Day 3. "Okay I'm sort of getting the routine now. It doesn't seem that bad... Gotta polish this part, gotta learn this part again, gotta keep going. Remember to breathe! Oh shoot, I forgot to breathe."

Day 4. "Slowly getting there! Oh my, one more week until the last practice. Can I get this? Okay, let's be confident! I can't wait for DCON this weekend... Wait no FOCUS!"

Day 5. "2nd to last practice! Almost show day! I can't wait!! Okay, the fitness routine seems easier, the interview doesn't seem that scary... Oh wait shoot, I have to give a speech. At least we got our prompts today! YouTube prompt? Pretty cool. What would my YouTube video be about? Hm.."

Day 6. "LAST PRACTICE!! I know the routine FINALLY! Wait what about the formations? Oh no... We're not ready. We should practice outside of school. Friday & Saturday it is! Let's go! RED GROUP WE GOT THIS!"

Day 7 (Day of DYW). "Oh my goodness gracious it's today. Remember to breathe. Remember the formations. Remember my speech. Remember the pitch I'm singing at. Remember to calm down. Remember to keep my hair looking alright. Remember to ask for make up. Remember to bring my dresses. Remember to do homework at the end of it all. And most importantly, remember to be confident."

I had the amazing opportunity to be a part of Distinguished Young Women yesterday night and I'll have to admit, DYW really pushed me out of my comfort zone. I realized that I've been inside my comfort zone for so long that trying to get out of it was a lot harder than I thought it would be: in 9th grade, I was so willing to leave the simple for the different, for the new, but in 11th grade I grew too complacent and was willing to continue doing what made me feel only comfortable. DYW was a wake up call for me to remember that the only way I'll improve myself is to continuously push my limits. Being the potato that I am, I never really liked exercising: PE used to be a bore for me and it was just another class I needed to get through, but when I began to learn the fitness routine for DYW, I learned that I actually enjoyed exercising and building up my stamina. I might not have been the best at moving swiftly and smoothly during those turns, kicks, and push ups, but I definitely tried my best to keep up with the routine. As for singing, I have sung in front of my church before when I was younger but as I grew up, I stopped sharing my voice with others and instead merely hummed along to Disney songs at home. But yesterday, for the first time in forever, I had the chance to sing one of my favorite songs from my childhood, no matter how nervewracking it was. I'll admit, it was really intimidating to sing in front of a music judge and all of my friends and family, but I'm glad I mustered up the courage to do so because I was able to expose a part of myself I otherwise never would have before I graduated.

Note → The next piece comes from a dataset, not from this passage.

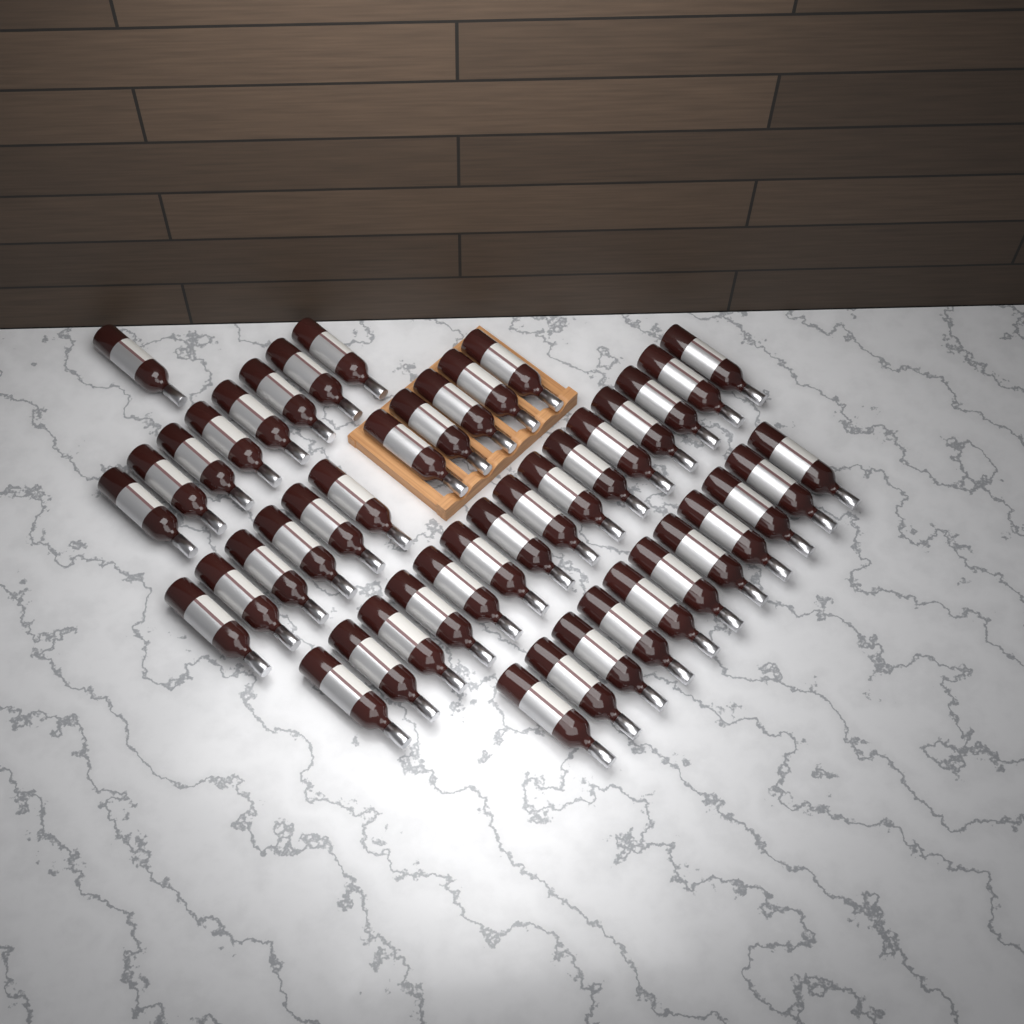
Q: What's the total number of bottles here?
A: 46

I am honestly so proud of all of the girls who were formally recognized on stage for their talents in music, speaking, interviewing, dancing, etc. But honestly, when I take a step back and look at all the girls who participated in DYW this year I am absolutely stunned and amazed at the quality of these young ladies. They are all so talented, dedicated, hardworking, intelligent, and mature. All of their talents exceed anybody's expectations and their level of maturity & intelligence is one to be admired by many! I can't believe I was able to work alongside such crazy talented people. I know that these girls are going to go on in life to do bigger and better things day by day: they all deserved to win last night, and we did. We won friendship, confidence, and new memories - all irreplaceable moments and experiences. The moments we shared and the laughs we had together are all precious and I wouldn't trade them for anything because these ladies helped me see the best in myself when I really haven't been able to these past few months. They inspired and are still inspiring me to try my best in everything that I do no matter how difficult the case may be because it's all a journey to "be my best self." But above all, something I learned yesterday that I'll remember forever is that "be your best self" does not mean "be a perfect self": rather, it means that we must try our hardest in all that we do - we may not be perfect, but we are definitely the best versions of ourselves... It's just a matter of finding it.